(HealthDay News) — Most pediatric solid organ transplant recipients (SOTRs) have a positive antibody response after receipt of 2 doses of the BNT162b2 COVID-19 vaccine, according to a letter to the editor published online in the American Journal of Transplantation.
Caroline X. Qin, from the Johns Hopkins University School of Medicine in Baltimore, and colleagues recruited pediatric (12 to 18 years) SOTRs from April to August 2021; all 57 patients received the BNT162b2 vaccine.

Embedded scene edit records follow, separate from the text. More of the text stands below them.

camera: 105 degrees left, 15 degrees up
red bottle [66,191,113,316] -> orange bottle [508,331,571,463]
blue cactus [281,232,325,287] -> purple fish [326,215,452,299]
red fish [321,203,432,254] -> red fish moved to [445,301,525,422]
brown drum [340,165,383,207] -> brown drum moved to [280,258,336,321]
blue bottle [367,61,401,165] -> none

Samples were drawn one month before vaccination, two weeks after the first vaccine dose (post-V1), and 1 month after the second vaccine dose (post-V2) and were processed for antibodies against the spike protein receptor-binding domain.
The researchers found that 56.8% of the 37 patients with post-V1 titers and 73.3% of 45 with post-V2 titers had positive antibody titers, with median antibody titers of 98.7 and 1876 U/mL, respectively. For the 30 patients with both serologies available, 46.7% had positive titers after both, 33.3% had a negative titer that became positive, and 16.7 had negative titers after both. For those who had positive titers after both, there was an increase noted in the median antibody titer, from 133 U/mL post-V1 to 2,500 U/mL post-V2. One patient had a positive titer post-V1 that became negative post-V2. Factors associated with negative post-V2 response included having received a transplant within the previous three years, multiple immunosuppressive agents, and antimetabolite immunosuppression.
“These findings suggest that pediatric SOTRs may be able to mount more robust immune responses to SARS-CoV-2 vaccination,” the authors write.
Several authors disclosed financial ties to the pharmaceutical industry.